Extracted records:
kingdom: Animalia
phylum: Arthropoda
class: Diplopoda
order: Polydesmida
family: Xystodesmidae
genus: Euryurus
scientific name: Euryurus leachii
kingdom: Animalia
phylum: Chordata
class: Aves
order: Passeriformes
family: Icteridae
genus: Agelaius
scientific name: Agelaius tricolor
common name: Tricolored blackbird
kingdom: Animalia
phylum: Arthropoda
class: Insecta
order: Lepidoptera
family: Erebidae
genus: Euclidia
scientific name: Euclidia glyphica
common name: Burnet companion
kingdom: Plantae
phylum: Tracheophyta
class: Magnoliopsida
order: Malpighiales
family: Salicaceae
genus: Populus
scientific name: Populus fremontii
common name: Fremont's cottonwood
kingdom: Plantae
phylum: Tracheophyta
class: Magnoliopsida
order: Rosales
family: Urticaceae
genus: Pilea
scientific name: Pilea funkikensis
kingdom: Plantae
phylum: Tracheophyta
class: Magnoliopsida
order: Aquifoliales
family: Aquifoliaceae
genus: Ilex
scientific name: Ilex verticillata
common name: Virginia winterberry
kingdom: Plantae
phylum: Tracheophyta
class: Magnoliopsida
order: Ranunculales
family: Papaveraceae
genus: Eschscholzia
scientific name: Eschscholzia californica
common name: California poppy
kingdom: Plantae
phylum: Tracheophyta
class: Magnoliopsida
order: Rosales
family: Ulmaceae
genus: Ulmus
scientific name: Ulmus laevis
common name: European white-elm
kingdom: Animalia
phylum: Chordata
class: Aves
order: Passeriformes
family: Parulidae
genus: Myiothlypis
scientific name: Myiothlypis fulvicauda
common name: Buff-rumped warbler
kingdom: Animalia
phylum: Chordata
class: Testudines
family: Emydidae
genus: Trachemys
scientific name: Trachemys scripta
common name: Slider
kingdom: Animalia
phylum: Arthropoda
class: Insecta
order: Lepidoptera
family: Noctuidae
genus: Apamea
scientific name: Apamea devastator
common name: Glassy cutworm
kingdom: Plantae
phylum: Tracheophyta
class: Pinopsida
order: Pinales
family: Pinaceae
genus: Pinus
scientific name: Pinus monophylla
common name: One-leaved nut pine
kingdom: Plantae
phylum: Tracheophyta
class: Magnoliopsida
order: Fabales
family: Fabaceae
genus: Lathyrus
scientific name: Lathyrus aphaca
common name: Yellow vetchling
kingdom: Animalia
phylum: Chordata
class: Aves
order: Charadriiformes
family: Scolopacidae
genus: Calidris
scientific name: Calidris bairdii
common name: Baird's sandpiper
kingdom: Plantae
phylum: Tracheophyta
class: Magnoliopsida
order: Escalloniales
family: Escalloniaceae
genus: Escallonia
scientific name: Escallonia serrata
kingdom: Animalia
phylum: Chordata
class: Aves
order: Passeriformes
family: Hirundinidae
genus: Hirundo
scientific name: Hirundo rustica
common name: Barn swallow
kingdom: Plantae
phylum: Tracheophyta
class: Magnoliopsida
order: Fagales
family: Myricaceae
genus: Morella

Exercise directions: Turn all of the lines above into a single numbered list, leaving out any blank ones.

Result:
1. kingdom: Animalia
2. phylum: Arthropoda
3. class: Diplopoda
4. order: Polydesmida
5. family: Xystodesmidae
6. genus: Euryurus
7. scientific name: Euryurus leachii
8. kingdom: Animalia
9. phylum: Chordata
10. class: Aves
11. order: Passeriformes
12. family: Icteridae
13. genus: Agelaius
14. scientific name: Agelaius tricolor
15. common name: Tricolored blackbird
16. kingdom: Animalia
17. phylum: Arthropoda
18. class: Insecta
19. order: Lepidoptera
20. family: Erebidae
21. genus: Euclidia
22. scientific name: Euclidia glyphica
23. common name: Burnet companion
24. kingdom: Plantae
25. phylum: Tracheophyta
26. class: Magnoliopsida
27. order: Malpighiales
28. family: Salicaceae
29. genus: Populus
30. scientific name: Populus fremontii
31. common name: Fremont's cottonwood
32. kingdom: Plantae
33. phylum: Tracheophyta
34. class: Magnoliopsida
35. order: Rosales
36. family: Urticaceae
37. genus: Pilea
38. scientific name: Pilea funkikensis
39. kingdom: Plantae
40. phylum: Tracheophyta
41. class: Magnoliopsida
42. order: Aquifoliales
43. family: Aquifoliaceae
44. genus: Ilex
45. scientific name: Ilex verticillata
46. common name: Virginia winterberry
47. kingdom: Plantae
48. phylum: Tracheophyta
49. class: Magnoliopsida
50. order: Ranunculales
51. family: Papaveraceae
52. genus: Eschscholzia
53. scientific name: Eschscholzia californica
54. common name: California poppy
55. kingdom: Plantae
56. phylum: Tracheophyta
57. class: Magnoliopsida
58. order: Rosales
59. family: Ulmaceae
60. genus: Ulmus
61. scientific name: Ulmus laevis
62. common name: European white-elm
63. kingdom: Animalia
64. phylum: Chordata
65. class: Aves
66. order: Passeriformes
67. family: Parulidae
68. genus: Myiothlypis
69. scientific name: Myiothlypis fulvicauda
70. common name: Buff-rumped warbler
71. kingdom: Animalia
72. phylum: Chordata
73. class: Testudines
74. family: Emydidae
75. genus: Trachemys
76. scientific name: Trachemys scripta
77. common name: Slider
78. kingdom: Animalia
79. phylum: Arthropoda
80. class: Insecta
81. order: Lepidoptera
82. family: Noctuidae
83. genus: Apamea
84. scientific name: Apamea devastator
85. common name: Glassy cutworm
86. kingdom: Plantae
87. phylum: Tracheophyta
88. class: Pinopsida
89. order: Pinales
90. family: Pinaceae
91. genus: Pinus
92. scientific name: Pinus monophylla
93. common name: One-leaved nut pine
94. kingdom: Plantae
95. phylum: Tracheophyta
96. class: Magnoliopsida
97. order: Fabales
98. family: Fabaceae
99. genus: Lathyrus
100. scientific name: Lathyrus aphaca
101. common name: Yellow vetchling
102. kingdom: Animalia
103. phylum: Chordata
104. class: Aves
105. order: Charadriiformes
106. family: Scolopacidae
107. genus: Calidris
108. scientific name: Calidris bairdii
109. common name: Baird's sandpiper
110. kingdom: Plantae
111. phylum: Tracheophyta
112. class: Magnoliopsida
113. order: Escalloniales
114. family: Escalloniaceae
115. genus: Escallonia
116. scientific name: Escallonia serrata
117. kingdom: Animalia
118. phylum: Chordata
119. class: Aves
120. order: Passeriformes
121. family: Hirundinidae
122. genus: Hirundo
123. scientific name: Hirundo rustica
124. common name: Barn swallow
125. kingdom: Plantae
126. phylum: Tracheophyta
127. class: Magnoliopsida
128. order: Fagales
129. family: Myricaceae
130. genus: Morella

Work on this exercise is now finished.